Of course, this simplification of trading is partly due to the rise of mobile phones. Our phones keep track of everything from our finances to our schedules, so it only makes sense that we can manage our stock trading from there.
However, only the younger generations are notably getting involved with this simplified trading. Older generations are still sticking with their traditional trading methods, at least according to Adam Nasil, head analyst at Broker Chooser.
Nasil finds that while older brokers such as Charles Schwab have much more senior and wealthier clients working with them, Millenials and younger generations are shifting to platforms like Robinhood due to their accessibility.
Working with Charles Schwab might consist of speaking with various trading experts and paying them to organize and manage one’s portfolio. Younger generations may struggle to afford such services, leading them to stick with free platforms like Robinhood. Nasil and his firm note this discrepancy with a few key statistics.
The average account size on Robinhood is only $4,000. An average Charles Schwab account size is closer to $245,000. These numbers correlate with average age groups as well. The average Robinhood trader is around 31 years, while 50-year-olds are the norm with Charles Schwab.
“Newcomer brokers usually have a significantly bigger customer base than some established brokers.

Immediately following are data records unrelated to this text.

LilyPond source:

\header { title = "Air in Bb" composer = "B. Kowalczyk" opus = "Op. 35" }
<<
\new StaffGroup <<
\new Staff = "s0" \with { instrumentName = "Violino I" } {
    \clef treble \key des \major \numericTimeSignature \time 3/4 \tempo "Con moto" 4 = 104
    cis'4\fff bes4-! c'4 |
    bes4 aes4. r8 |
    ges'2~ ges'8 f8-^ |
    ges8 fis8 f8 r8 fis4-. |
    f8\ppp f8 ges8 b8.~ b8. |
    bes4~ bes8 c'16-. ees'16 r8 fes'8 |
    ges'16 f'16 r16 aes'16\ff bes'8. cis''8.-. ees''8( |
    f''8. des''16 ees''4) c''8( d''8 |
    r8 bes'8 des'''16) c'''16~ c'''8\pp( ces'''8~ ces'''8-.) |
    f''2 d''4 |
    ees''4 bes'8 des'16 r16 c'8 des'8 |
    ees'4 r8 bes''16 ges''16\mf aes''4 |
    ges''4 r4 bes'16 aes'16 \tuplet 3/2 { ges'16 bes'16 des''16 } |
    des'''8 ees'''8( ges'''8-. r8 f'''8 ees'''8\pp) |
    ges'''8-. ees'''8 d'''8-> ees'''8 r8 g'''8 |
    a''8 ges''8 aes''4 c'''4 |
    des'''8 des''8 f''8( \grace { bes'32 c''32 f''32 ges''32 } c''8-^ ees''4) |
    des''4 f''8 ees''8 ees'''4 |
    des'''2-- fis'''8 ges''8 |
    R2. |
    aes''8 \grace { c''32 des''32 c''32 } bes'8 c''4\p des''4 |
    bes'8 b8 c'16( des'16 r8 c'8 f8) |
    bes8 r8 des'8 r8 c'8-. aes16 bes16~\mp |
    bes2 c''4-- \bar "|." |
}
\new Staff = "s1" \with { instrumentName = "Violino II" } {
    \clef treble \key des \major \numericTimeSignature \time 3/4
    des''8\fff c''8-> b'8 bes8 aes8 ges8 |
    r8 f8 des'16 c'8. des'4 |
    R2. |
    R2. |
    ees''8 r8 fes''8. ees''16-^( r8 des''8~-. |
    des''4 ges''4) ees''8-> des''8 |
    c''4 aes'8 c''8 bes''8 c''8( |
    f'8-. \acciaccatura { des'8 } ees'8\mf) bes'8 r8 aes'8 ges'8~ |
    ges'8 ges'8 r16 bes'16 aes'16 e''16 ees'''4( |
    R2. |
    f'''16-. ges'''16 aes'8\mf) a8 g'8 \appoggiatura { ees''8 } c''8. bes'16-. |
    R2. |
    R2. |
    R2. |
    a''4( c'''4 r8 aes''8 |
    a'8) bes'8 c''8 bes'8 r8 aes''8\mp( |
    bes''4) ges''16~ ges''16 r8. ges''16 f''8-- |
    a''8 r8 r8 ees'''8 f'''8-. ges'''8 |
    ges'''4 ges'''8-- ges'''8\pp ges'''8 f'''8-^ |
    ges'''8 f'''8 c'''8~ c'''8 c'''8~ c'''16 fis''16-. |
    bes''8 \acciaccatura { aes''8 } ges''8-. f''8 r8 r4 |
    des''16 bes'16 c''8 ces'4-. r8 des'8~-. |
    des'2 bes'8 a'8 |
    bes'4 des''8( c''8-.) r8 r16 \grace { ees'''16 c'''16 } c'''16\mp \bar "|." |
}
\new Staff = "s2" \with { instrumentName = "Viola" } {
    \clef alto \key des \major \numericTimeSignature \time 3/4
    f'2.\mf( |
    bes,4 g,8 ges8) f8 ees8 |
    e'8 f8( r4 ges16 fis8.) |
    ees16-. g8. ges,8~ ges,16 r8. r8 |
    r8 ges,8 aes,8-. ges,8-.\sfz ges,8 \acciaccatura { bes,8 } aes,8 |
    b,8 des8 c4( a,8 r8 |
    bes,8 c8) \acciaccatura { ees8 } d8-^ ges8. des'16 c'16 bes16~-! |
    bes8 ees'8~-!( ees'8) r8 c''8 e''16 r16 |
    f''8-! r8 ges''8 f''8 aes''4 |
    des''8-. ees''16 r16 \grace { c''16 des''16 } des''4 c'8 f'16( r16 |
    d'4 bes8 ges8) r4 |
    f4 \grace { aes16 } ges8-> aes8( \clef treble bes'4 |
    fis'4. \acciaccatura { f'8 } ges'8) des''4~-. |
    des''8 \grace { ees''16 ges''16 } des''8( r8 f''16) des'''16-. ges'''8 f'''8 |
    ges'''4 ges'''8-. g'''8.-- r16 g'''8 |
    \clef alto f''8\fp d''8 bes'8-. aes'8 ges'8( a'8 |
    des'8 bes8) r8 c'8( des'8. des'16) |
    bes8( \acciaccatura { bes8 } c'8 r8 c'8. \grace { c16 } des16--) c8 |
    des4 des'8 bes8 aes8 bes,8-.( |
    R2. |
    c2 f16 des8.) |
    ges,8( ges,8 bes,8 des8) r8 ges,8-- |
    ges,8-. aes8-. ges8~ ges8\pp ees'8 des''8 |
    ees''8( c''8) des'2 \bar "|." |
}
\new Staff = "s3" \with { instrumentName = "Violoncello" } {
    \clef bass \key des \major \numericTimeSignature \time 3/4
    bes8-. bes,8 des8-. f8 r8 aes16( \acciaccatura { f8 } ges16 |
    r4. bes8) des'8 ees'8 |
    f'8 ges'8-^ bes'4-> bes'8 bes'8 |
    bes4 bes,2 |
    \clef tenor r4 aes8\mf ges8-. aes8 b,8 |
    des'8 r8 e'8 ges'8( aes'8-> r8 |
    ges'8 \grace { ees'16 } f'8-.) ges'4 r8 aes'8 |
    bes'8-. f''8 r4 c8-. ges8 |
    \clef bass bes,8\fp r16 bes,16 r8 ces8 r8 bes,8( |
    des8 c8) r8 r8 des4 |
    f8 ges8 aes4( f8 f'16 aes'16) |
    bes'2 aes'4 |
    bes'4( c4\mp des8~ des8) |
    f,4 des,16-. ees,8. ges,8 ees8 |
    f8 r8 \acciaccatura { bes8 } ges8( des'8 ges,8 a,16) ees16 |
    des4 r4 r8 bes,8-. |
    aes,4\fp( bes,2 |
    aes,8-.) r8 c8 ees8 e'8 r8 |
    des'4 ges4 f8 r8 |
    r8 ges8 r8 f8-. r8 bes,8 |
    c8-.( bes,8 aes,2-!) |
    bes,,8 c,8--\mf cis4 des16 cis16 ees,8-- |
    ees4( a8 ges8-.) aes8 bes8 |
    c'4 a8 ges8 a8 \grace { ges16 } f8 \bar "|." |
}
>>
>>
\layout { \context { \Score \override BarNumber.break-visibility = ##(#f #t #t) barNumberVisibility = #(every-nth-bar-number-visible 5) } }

Robinhood has around 23 million users, while Webull has more than 7 million users. Interactive Brokers and most European brokers have less than 2 million users,” Nasil adds.

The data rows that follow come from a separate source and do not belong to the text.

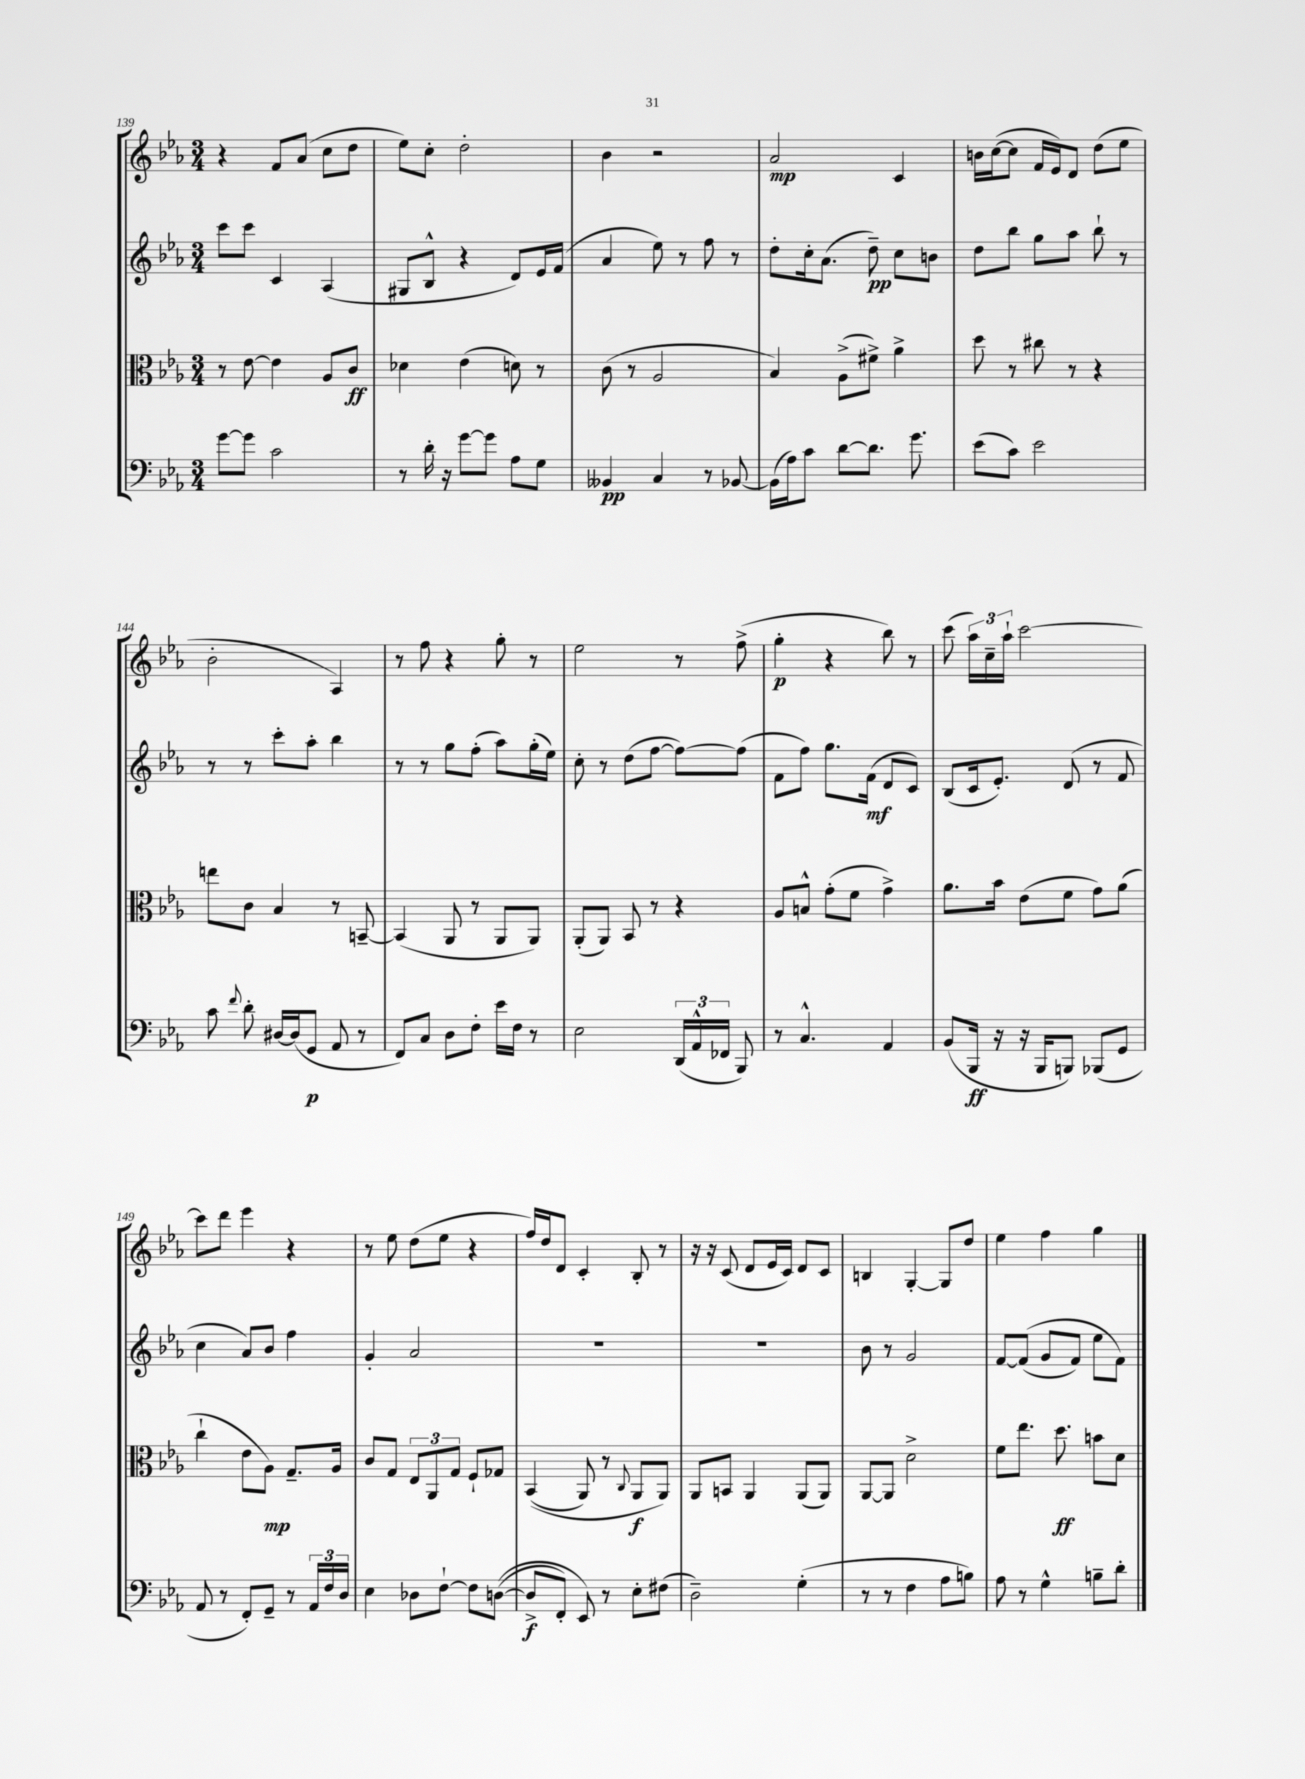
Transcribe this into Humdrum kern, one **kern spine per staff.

**kern	**kern	**kern	**kern
*staff4	*staff3	*staff2	*staff1
*clefF4	*clefC3	*clefG2	*clefG2
*k[b-e-a-]	*k[b-e-a-]	*k[b-e-a-]	*k[b-e-a-]
*M3/4	*M3/4	*M3/4	*M3/4
[8g\L	8r	8ccc\L	4r
8g\]J	[8e-\	8ccc\J	.
2c\	4e-\]	4c/	8f/L
.	.	.	(8a-/J
.	8A-/L	(4A-/	8cc\L
.	8c/J	.	8dd\J
=	=	=	=
8r	4d-\	8G#/L	8ee-\L)
16d'\	.	8B-^^/J	8cc'\J
16r	.	.	.
[8g\L	(4e-\	4r	2dd'\
8g\]J	.	.	.
8A-\L	8d\)	8d/L)	.
8G\J	8r	16e-/L	.
.	.	(16f/JJ	.
=	=	=	=
4BB--/	(8c\	4a-/	4b-\
.	8r	.	.
4C/	2A-/	8ee-\)	2r
.	.	8r	.
8r	.	8ff\	.
[8BB-/	.	8r	.
=	=	=	=
(16BB-\]LL	4B-/)	8dd'\L	2a-/
16A-\J)	.	.	.
8c\J	.	16cc'\k	.
.	.	(8.a-\J	.
[8d\L	(8A-^\L	.	.
8.d\]J	8f#^\J)	8dd~\)	.
.	4a-^\	8cc\L	4c/
8.g\	.	.	.
.	.	8b\J	.
=	=	=	=
(8e-\L	8dd\	8dd\L	16b\LL
.	.	.	([16cc\J
8c\J)	8r	8bb-\J	8cc\]J
2e-\	8cc#\	8gg\L	16f/LL
.	.	.	16e-/J)
.	8r	8aa-\J	8d/J
.	4r	8bb-`\	(8dd\L
.	.	8r	8ee-\J
=	=	=	=
8c\	8ee\L	8r	2b-'\
8qqf/	.	.	.
8d'\	8c\J	8r	.
[16D#/LL	4B-/	8ccc'\L	.
(16D#/]J	.	.	.
8GG/J	.	8aa-'\J	.
8AA-/	8r	4bb-\	4A-/)
8r	[8BB~/	.	.
=	=	=	=
8FF/L)	(4BB/]	8r	8r
8C/J	.	8r	8ff\
8D\L	8AA-/	8gg\L	4r
8F'\J	8r	(8ff'\J	.
16e-\LL	8AA-/L	8aa-\L)	8gg'\
16F\JJ	.	.	.
8r	8AA-/J)	(16gg'\L	8r
.	.	16ee-\JJ)	.
=	=	=	=
2E-\	(8AA-'/L	8cc'\	2ee-\
.	8AA-/J)	8r	.
.	8BB-/	(8dd\L	.
.	8r	[8ff\J	.
(24DD/LL	4r	8ff\_L)	8r
24AA-^^/	.	.	.
24FF-/JJ	.	.	.
8BBB-/)	.	(8ff\]J	(8ff^\
=	=	=	=
8r	8A-/L	8f\L	4gg'\
4.C^^/	8B^^/J	8ff\J)	.
.	(8g'\L	8.gg\L	4r
.	8f\J	.	.
.	.	(16f\Jk	.
4AA-/	4g^\)	8d/L	8bb-\)
.	.	8c/J)	8r
=	=	=	=
(8BB-/L	8.a-\L	(8B-/L	(8ccc\
16BBB-/Jk	.	16c/k	24aa-\LL)
.	.	.	24cc~\
16r	16b-\Jk	8.e-'/J)	.
.	.	.	24aa-`\JJ
16r	(8e-\L	.	[2ccc\
16BBB-/LK	.	.	.
8BBB/J)	8f\J	(8d/	.
(8BBB-/L	8g\L)	8r	.
8GG/J	(8a-\J	8f/	.
=	=	=	=
8AA-/	4cc`\	4cc\	8ccc\]L
8r	.	.	8ddd\J
8FF'/L)	8e-\L	8a-/L)	4eee-\
8GG~/J	8A-\J)	8b-/J	.
8r	8.G~/L	4ff\	4r
24AA-/LL	.	.	.
24F/	.	.	.
.	16A-/Jk	.	.
24D/JJ	.	.	.
=	=	=	=
4E-\	8c/L	4g'/	8r
.	8G/J	.	8ee-\
8D-\L	12E-/L	2a-/	(8dd\L
.	12AA-/	.	.
[8F`\J	.	.	8ee-\J
.	12G/J	.	.
8F\]L	8F`/L	.	4r
&(([8D\J	8G-/J	.	.
=	=	=	=
8D^/]L	&((4BB-/	2.r	16ff/LL)
.	.	.	16dd/J
8FF'/J)	.	.	8d/J
8EE-/&)	8AA-/)	.	4c'/
8r	8r	.	.
.	8qqC/	.	.
8E-'\L	8AA-/L	.	8B-'/
(8F#\J	8AA-/J&)	.	8r
=	=	=	=
2D~\)	8AA-/L	2.r	16r
.	.	.	16r
.	8BB/J	.	(8c/
.	4AA-/	.	8d/L
.	.	.	16e-/L
.	.	.	16c/JJ)
(4G'\	(8AA-/L	.	8d/L
.	8AA-/J)	.	8c/J
=	=	=	=
8r	[8AA-/L	8b-\	4B/
8r	8AA-/]J	8r	.
4F\	2d^\	2g/	[4G'/
8A-\L	.	.	8G/]L
8B\J)	.	.	8dd/J
=	=	=	=
8A-\	8f\L	[8f/L	4ee-\
8r	8.ee-\J	&((8f/]J	.
4G^^\	.	8g/L	4ff\
.	8.dd\	.	.
.	.	8f/J)	.
8B~\L	8b\L	8ee-\L	4gg\
8d'\J	8d\J	8f\J&)	.
==	==	==	==
*-	*-	*-	*-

In a move to capture the younger audience, Interactive Brokers, a company focusing on older professional customers, has launched a mobile application. Interactive Brokers currently serves an average age group of 42 with an account size of around $223,000.
Now, it’s easy to say that mobile access is the main reason for younger traders getting into trading, and that’s true in part. But it’s also worth noting the options available on these applications. Most notably, platforms like Robinhood might be attracting younger investors due to crypto accessibility.
Right now, anyone can create a Robinhood account and start trading crypto with a minimal investment. While more serious traders might eventually move away from Robinhood to a crypto-focused exchange over time, there’s no denying that mobile services serve as a gateway to more significant trading.
Nasil notes that while 59% of retail investors in the US are focused on trading stocks, 9% of traders are primarily focusing on crypto as of 2021. In 2020, the number of crypto-focused users was only 4%.
“The competition of stock and crypto trading is also getting more intense not just between brokers, but between brokers and crypto exchanges,” Nasil notes.
“Brokers started widening their crypto offering, e.g. Robinhood launched its beta version of a crypto wallet, while crypto exchanges also plan to offer real stock trading. Interactive Brokers’ launch of IBKR GlobalTrading App also highlights this trend as US customers can trade spot crypto on this new app.”
This isn’t to mention that mobile platforms such as Robinhood tend to ‘gamify’ the trading experience. For example, the app provides a video game-like ‘success’ screen when making one’s first trade or will give home screen prominence to volatile, popular stocks as if they’re winning some sort of competition.
Whether or not the gamification of trading is morally corrupt is up to the user, but we cannot deny the method’s success. It tends to lighten the often daunting trading experience, which can appeal to younger traders who are still learning the ins and outs of money.